(Records excerpted from a collection)
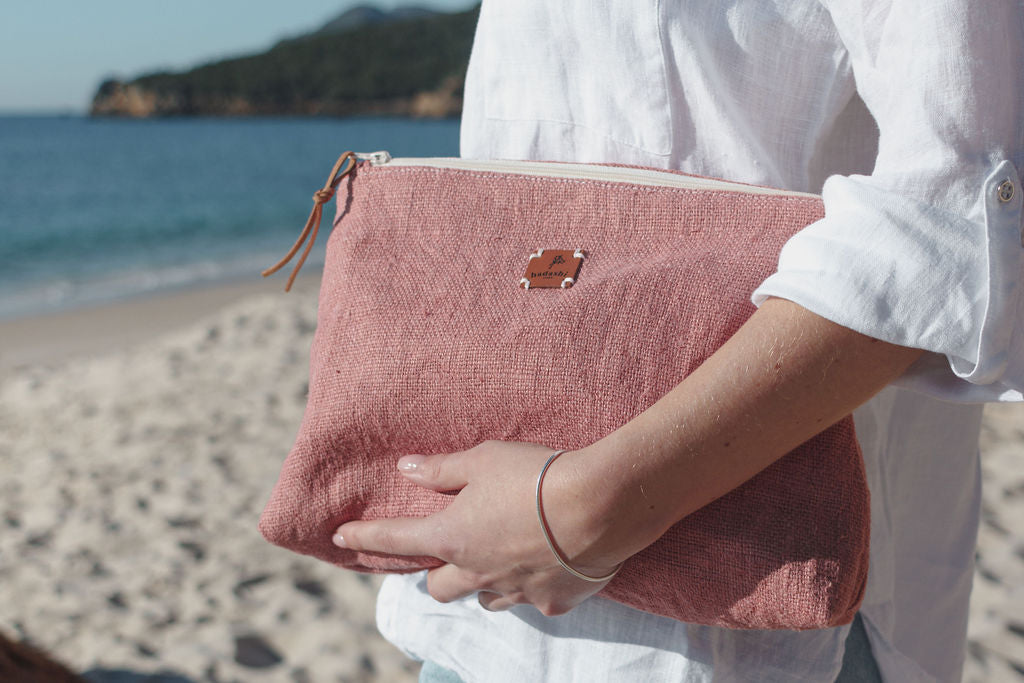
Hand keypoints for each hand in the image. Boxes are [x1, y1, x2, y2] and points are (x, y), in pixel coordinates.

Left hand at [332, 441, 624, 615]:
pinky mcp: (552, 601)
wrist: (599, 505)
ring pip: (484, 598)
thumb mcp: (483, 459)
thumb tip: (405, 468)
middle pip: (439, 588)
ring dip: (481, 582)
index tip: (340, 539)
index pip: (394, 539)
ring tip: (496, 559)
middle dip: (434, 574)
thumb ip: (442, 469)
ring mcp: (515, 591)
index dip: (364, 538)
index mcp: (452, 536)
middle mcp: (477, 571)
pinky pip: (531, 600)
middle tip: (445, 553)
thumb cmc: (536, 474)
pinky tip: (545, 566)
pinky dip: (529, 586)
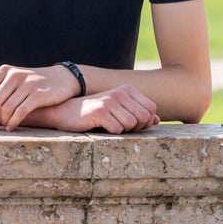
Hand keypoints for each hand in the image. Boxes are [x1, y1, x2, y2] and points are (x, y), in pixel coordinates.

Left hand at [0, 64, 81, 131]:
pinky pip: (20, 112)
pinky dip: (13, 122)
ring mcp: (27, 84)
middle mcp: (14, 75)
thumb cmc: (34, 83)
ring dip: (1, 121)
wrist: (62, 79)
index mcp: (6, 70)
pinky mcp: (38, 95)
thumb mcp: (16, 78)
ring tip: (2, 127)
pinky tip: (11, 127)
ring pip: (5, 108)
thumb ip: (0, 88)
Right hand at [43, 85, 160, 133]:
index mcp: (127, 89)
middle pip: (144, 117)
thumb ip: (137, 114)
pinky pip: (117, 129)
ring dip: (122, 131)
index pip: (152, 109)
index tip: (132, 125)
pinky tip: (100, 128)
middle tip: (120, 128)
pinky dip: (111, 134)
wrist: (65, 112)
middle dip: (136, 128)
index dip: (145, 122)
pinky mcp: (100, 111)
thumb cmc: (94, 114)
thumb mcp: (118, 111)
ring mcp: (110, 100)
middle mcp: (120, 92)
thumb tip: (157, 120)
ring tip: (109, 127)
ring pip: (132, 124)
* * *
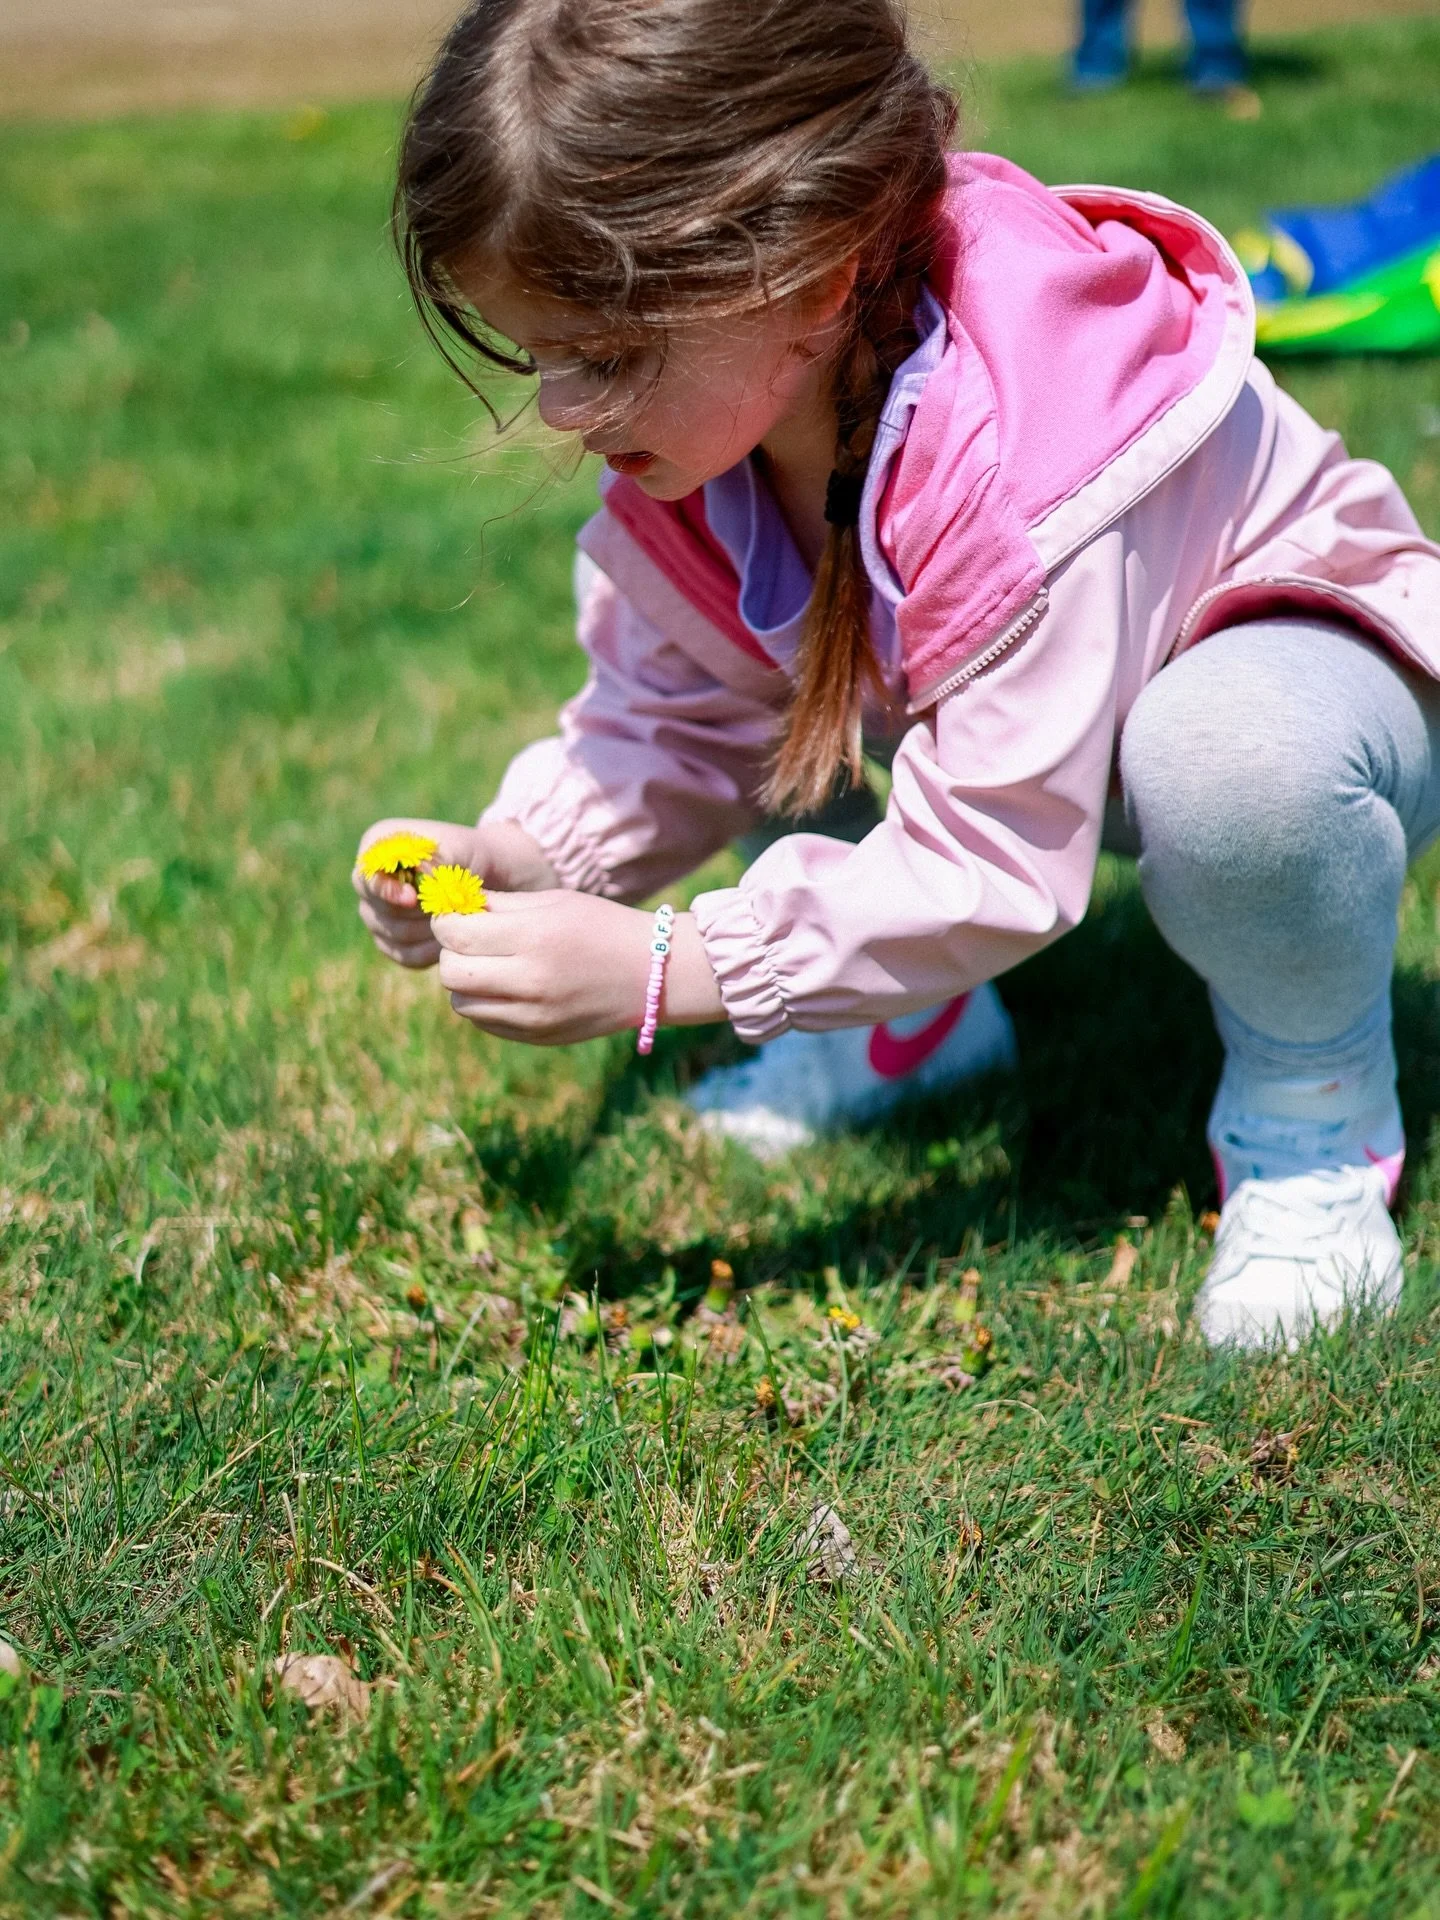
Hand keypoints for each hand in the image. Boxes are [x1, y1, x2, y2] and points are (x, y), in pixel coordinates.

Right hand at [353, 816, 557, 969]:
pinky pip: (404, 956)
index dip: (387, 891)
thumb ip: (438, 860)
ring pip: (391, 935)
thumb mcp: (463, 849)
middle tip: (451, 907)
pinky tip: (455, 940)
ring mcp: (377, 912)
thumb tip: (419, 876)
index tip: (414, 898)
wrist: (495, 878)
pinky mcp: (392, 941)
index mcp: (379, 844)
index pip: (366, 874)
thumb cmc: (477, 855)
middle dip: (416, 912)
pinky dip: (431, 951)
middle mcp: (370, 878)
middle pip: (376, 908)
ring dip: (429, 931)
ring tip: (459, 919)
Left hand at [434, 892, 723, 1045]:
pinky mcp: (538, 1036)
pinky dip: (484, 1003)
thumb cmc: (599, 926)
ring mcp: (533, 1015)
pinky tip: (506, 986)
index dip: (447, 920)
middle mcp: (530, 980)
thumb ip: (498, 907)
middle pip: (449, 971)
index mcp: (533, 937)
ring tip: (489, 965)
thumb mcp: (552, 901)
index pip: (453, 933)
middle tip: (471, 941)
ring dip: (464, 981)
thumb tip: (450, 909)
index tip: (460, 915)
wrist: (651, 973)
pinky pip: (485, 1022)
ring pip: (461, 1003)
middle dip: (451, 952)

## WHAT IS EXPECTED
The lines to set down run from the line with "middle tip: (445, 553)" up to and including the line with "ring pip: (132, 124)" in the entries above. Reproduce them exactly, with no pictures.

## SOLUTION TO THE PROBLEM
middle tip: (445, 553)
thumb cmc: (536, 474)
pinky tip: (545, 566)
pinky dip: (529, 586)
Hand keypoints for each hand in the image. Boxes are [x1, y1, x2, y2] and points are (x, y), in pixel coordinates.

Left hand at [0, 64, 81, 131]:
pinky pip: (20, 112)
pinky dip: (13, 122)
ring mcp: (27, 84)
middle mcp: (14, 75)
thumb cmc: (34, 83)
ring dip: (1, 121)
wrist: (62, 79)
index mcp: (6, 70)
pinky mcp: (38, 95)
thumb mcp: (16, 78)
ring tip: (2, 127)
pinky tip: (11, 127)
ring pip: (5, 108)
thumb ip: (0, 88)
Right hand at [43, 85, 160, 133]:
index mcp: (127, 89)
middle pip: (144, 117)
thumb ip: (137, 114)
pinky pip: (117, 129)
ring dip: (122, 131)
index pip: (152, 109)
index tip: (132, 125)
pinky tip: (100, 128)
middle tip: (120, 128)
pinky dip: (111, 134)
wrist: (65, 112)
middle dip: (136, 128)
index dip: (145, 122)
pinky mcp: (100, 111)
thumb cmc: (94, 114)
thumb mcp: (118, 111)
ring mcp: (110, 100)
middle mcp: (120, 92)
thumb tip: (157, 120)
ring tip: (109, 127)
ring pip: (132, 124)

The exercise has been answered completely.